Exchange-traded products span a wide range of offerings, including broad style, sector, industry, country, regional and cross-asset benchmarks. A key reason for their popularity is convenience. Because exchange-traded products trade and settle like a stock, there is no additional infrastructure or documentation required. The most popular exchange-traded product is the exchange-traded fund. For the remainder of this piece, for readability and familiarity, we use the term “ETF” to mean exchange-traded fund and to include other exchange-traded products such as exchange-traded notes (ETNs).
Since the credit crisis, with cross-asset correlations rising, there has been increased demand for investments with broader access. As a result, hedge funds and traditional institutional investors increasingly are using ETFs. Common applications include allocating assets, top-down investing, cash flow management, hedging either broadly or tactically within sectors and executing relative value strategies; for example, trading a stock versus its own sector. ETFs offer flexibility, and given that the products trade like ordinary equities, some institutions that are restricted from using traditional derivatives are able to use ETFs.

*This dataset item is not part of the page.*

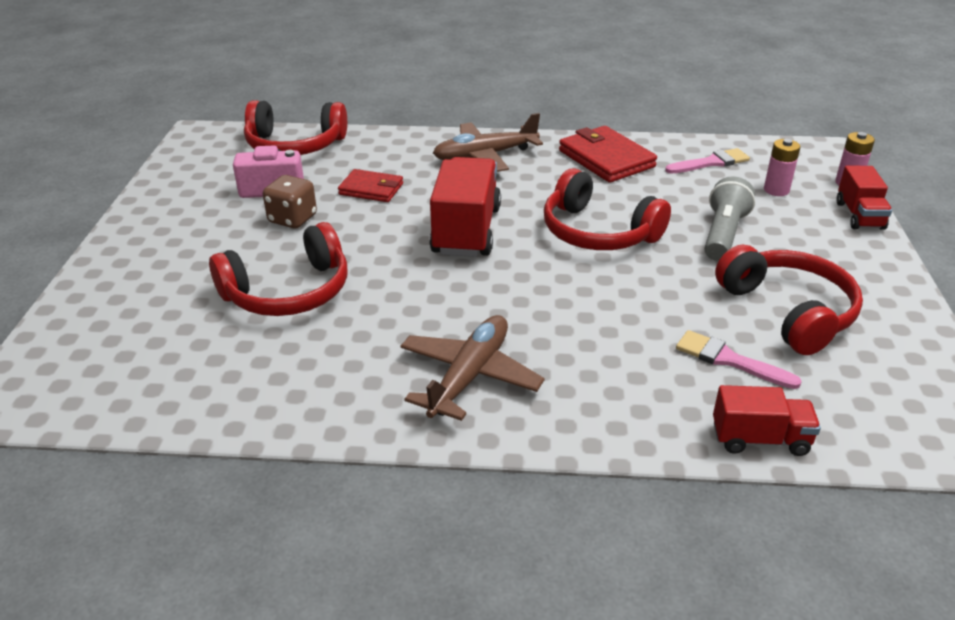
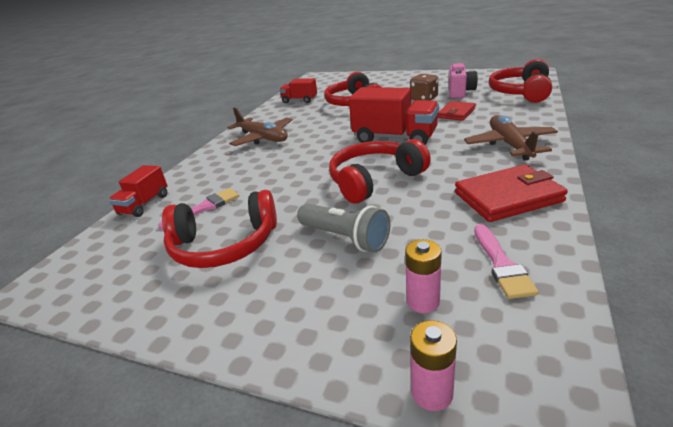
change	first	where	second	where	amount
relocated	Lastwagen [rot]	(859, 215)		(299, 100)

Along with growth in the ETF market, there has been a similar rise in the use of options on exchange-traded products. The goal of this report is to examine the size, growth and breadth of the ETF options market and then provide examples of options strategies this market now allows. The analysis that follows uses a universe of ETF options whose underlying ETF country of domicile is the United States and that which is traded in U.S. dollars. We exclude ETFs for which the median daily notional option volume to date (Sept. 7) as of 3Q12 is not at least $10 million. The ETFs with options that meet these criteria are in Figure 1, with their respective third-quarter 2012 (to-date) median daily notional volume.
The ETF options market has been growing through the last decade, with offerings now available across a wide range of equity, commodity, fixed-income and currency ETFs. Consequentially, a liquid and broad ETF options market now allows for options strategies such as cross-asset hedging, overwriting or relative value—traditionally placed at the single-stock and index level within equities—to now be applied at a style, sector, industry, country, regional or cross-asset level.
The remainder of this piece is in two parts. We survey the market of options on exchange-traded products, examining the market size, growth and depth. Then, we list and explain examples of strategies that the options market on exchange-traded products now allows.
ETF OPTIONS MARKET SNAPSHOT
Market Size, Growth And Breadth
Market Size And Growth
Over the last year, the total notional traded on ETF options has ranged from approximately $40 billion to $50 billion per day (Figure 2). For perspective, listed S&P 500 index notional option volume ranged from about $80 billion to $95 billion (the largest of all equity indexes globally) per day for the same period.1 Notably, approximately 85 percent of the total ETF options volume is traded among only four ETFs. These top four most-liquid ETF options are on SPY (S&P 500), IWM (Russell 2000), QQQ (Nasdaq 100) and GLD (gold). ETF options on SPY grew considerably from 2007 to 2011, and currently trade with one-third of the volume of S&P 500 index options. ETF option volume peaked in the third quarter of 2011 at approximately $66 billion in notional per day. ETF options volumes, like those across other asset classes, have been declining over the last year, as markets appear exhausted from ongoing and lengthy global macroeconomic concerns.